Dive Brief:
- The figure is highly variable, depending on geography and demographics, but on average it costs $0.025 to save a kilowatt-hour of electricity, according to research from Lawrence Berkeley National Laboratory. The analysis looked at efficiency programs funded by customers of investor-owned utilities.
- Costs were lower in the Midwest, where utilities have less experience with efficiency programs and more low-hanging fruit; in the Northeast, the cost reached $0.033/kWh, on average, because the region has several states with more developed efficiency programs.
- As utilities have focused on reducing emissions and cleaning up their energy mix, energy efficiency has become a key tool in achieving clean energy goals. Some 30 states and the District of Columbia have adopted efficiency policies, including two dozen that adopted an energy efficiency resource standard, the U.S. Energy Information Administration said last year.
Dive Insight:
The concept of "low-hanging fruit" is fairly well-known in energy efficiency: Some improvements, primarily lighting, are easy to pull off, inexpensive, and can show big savings. But as more and more customers replace traditional bulbs, utilities must work harder to find savings.
So as more efficiency is captured, the cost of further savings rises.
The average U.S. retail price of electricity is about $0.104/kWh. LBNL's research examined the cost performance of utility energy efficiency programs, utilizing data from almost 8,800 programs across 41 states between 2009 and 2015. It was the "most comprehensive effort yet to quantify the cost of saving electricity through efficiency programs," researchers said. They concluded the average cost was $0.025/kWh.
But the cost of saving electricity "varied significantly" among regions of the country. In the Midwest, the cost dipped to $0.015/kWh; in the Northeast, it rose to $0.033/kWh. The South and West were in line with the national average.
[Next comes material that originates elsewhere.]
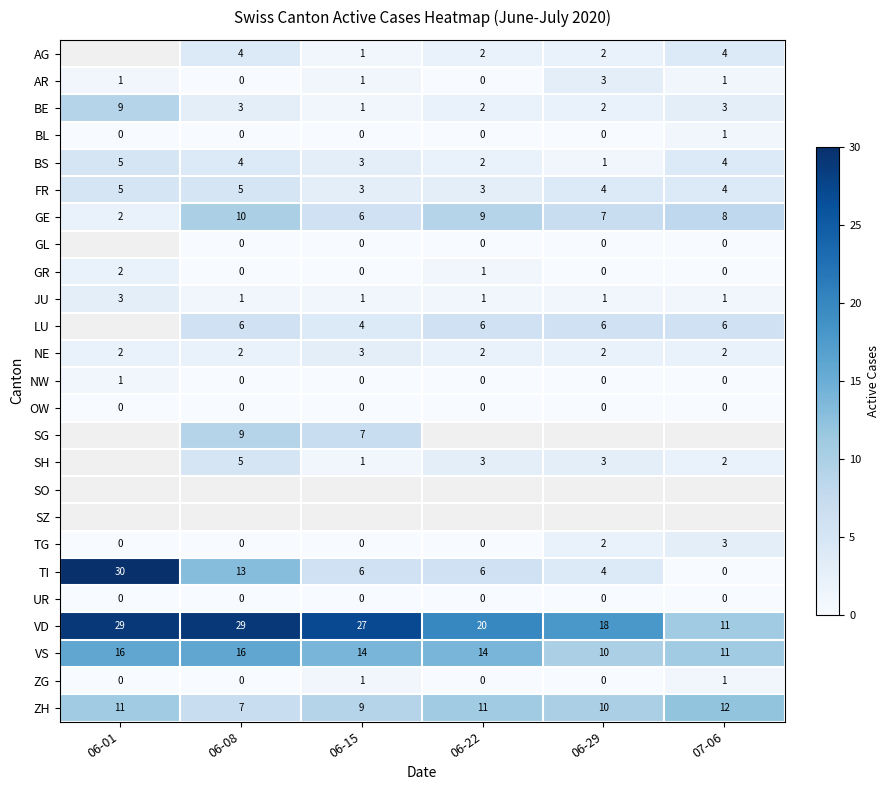

What is the minimum value for VD?

11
In all, 16 states showed efficiency costs of $0.02/kWh or less.
This tended to be true of states that were "new to energy efficiency, ... or had program design restrictions that limited savings acquisition (e.g., caps on customer payback periods)," the study said.
On the flip side, five states had costs above $0.04/kWh: Florida and four Northeast states.
The study noted the Northeast states have "relatively high electricity prices, extensive histories in pursuing energy savings and strong policy commitments (e.g., statutory mandates to acquire all cost-effective energy efficiency or meet specified energy savings targets). Thus, they tend to have greater market saturation for efficiency measures and have mined more of the lowest cost savings opportunities."
The most expensive customer segment, for a variety of reasons, was low-income households, where the costs reached $0.105/kWh.
In low-income focused efficiency programs, researchers pointed out that program administrators typically pay the full cost of measures, and see higher costs due to poor home and safety conditions.
Commercial and industrial programs saw average costs of $0.025/kWh, with three types of programs making up almost three-quarters of of the sector's savings: rebates for custom retrofits, prescriptive measures and new construction. According to LBNL, those programs show average costs from $0.019/kWh to $0.026/kWh.